## Wednesday, October 9, 2013

### Weak Instruments with a Small Panel

This post is in response to a comment by Luis Enrique on my previous post:

"As somebody who regularly consumes cross-country empirical research based on IV
regressions with samples of 50-100, I found this quite alarming. But then most
of the papers I read will be panel, with T of let's say 50.

This question may reveal shocking ignorance, but if the number of observations
in a panel (N*T) is say 100 * 50, does that translate into a (very) safe
sample size?" - Luis

My response:

Thanks for asking. I am no expert on time series so my opinion should really
be regarded with a grain of salt. First off, the key to remember is that the
problem is the result of a weak instrument. As the first stage R-squared on
the 2SLS approaches 1 the IV estimator becomes the OLS estimator which has
the same properties of OLS.

However, as the first stage R-squared approaches zero we start suffering
serious problems with IV in terms of both bias and efficiency.

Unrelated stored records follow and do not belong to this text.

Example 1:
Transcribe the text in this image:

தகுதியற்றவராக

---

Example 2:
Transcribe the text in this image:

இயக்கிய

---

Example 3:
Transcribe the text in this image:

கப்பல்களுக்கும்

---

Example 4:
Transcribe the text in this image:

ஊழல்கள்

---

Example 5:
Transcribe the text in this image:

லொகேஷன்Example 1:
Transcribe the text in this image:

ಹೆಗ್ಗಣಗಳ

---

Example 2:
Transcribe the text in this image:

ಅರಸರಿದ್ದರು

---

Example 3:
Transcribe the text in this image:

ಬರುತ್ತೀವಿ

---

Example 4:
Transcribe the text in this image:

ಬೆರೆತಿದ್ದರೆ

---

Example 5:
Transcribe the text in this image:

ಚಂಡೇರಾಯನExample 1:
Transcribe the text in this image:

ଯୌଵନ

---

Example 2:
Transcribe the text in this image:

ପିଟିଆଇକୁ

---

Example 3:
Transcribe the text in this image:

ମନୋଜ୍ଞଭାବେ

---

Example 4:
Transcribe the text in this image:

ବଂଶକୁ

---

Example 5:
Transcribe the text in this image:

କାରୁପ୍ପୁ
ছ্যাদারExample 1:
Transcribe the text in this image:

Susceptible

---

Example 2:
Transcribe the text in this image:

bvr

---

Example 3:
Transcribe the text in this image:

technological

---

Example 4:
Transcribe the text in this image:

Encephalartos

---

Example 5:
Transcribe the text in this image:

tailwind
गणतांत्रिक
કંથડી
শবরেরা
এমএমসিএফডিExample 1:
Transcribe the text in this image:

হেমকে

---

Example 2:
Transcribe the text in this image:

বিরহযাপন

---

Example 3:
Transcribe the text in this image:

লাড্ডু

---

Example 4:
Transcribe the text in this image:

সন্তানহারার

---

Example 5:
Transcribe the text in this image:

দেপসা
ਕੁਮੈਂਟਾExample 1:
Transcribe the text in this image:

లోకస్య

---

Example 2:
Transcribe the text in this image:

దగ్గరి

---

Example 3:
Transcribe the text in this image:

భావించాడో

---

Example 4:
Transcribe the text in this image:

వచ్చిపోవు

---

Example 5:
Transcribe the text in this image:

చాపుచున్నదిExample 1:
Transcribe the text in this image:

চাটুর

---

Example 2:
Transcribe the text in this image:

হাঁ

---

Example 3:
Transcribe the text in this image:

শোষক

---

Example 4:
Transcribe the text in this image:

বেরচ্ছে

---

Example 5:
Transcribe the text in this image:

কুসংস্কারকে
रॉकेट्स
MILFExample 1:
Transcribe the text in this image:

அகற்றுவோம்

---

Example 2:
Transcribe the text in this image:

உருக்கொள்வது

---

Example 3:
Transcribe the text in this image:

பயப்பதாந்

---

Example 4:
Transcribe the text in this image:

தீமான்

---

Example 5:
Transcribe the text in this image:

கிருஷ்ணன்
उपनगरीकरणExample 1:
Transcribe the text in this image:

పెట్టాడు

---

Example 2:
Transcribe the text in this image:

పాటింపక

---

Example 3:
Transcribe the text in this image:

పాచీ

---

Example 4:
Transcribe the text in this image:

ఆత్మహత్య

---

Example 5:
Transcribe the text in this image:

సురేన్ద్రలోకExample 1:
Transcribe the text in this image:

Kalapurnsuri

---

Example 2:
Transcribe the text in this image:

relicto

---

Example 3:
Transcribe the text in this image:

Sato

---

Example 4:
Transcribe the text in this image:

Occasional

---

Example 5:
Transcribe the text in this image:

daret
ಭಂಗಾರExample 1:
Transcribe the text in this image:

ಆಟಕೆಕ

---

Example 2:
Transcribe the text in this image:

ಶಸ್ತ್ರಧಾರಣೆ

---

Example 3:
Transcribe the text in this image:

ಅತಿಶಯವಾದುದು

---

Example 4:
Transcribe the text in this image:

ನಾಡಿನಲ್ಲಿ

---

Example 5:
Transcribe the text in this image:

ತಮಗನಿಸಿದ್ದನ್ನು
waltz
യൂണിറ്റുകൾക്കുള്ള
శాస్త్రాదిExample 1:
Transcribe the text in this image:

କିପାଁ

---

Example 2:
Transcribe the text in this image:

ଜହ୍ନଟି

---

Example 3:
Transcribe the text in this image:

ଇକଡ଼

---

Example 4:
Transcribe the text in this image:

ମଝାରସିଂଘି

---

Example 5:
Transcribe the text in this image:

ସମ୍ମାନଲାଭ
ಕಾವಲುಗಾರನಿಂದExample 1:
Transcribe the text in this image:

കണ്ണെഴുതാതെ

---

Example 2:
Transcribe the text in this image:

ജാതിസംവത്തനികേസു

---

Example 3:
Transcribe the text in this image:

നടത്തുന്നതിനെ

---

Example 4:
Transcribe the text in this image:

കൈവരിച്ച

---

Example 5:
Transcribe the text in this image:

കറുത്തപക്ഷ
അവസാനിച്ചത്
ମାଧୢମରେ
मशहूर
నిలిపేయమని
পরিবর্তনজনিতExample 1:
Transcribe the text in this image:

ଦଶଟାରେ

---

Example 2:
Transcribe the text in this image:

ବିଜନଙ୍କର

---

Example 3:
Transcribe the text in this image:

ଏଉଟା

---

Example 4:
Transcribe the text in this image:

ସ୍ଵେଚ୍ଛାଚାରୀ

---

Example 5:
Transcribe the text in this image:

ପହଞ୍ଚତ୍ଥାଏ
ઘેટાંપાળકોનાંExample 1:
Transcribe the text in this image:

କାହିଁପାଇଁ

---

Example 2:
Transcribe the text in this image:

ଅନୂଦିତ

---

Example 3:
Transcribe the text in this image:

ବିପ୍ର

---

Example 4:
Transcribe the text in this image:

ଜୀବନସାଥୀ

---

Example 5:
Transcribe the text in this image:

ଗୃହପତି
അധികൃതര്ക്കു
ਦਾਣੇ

Based on the cross sectional simulation, I would say that given a similarly
weak instrument, if each year's observation within each country is independent
then a panel of 100*50 should not be a problem. However, we expect explanatory
variables to be serially correlated and instruments to be often a 1 time only policy
changes which are extremely serially correlated which reduces the effective sample size
since each observation of the instrument can no longer be seen as independent.

Let's see how data generated in this manner may behave.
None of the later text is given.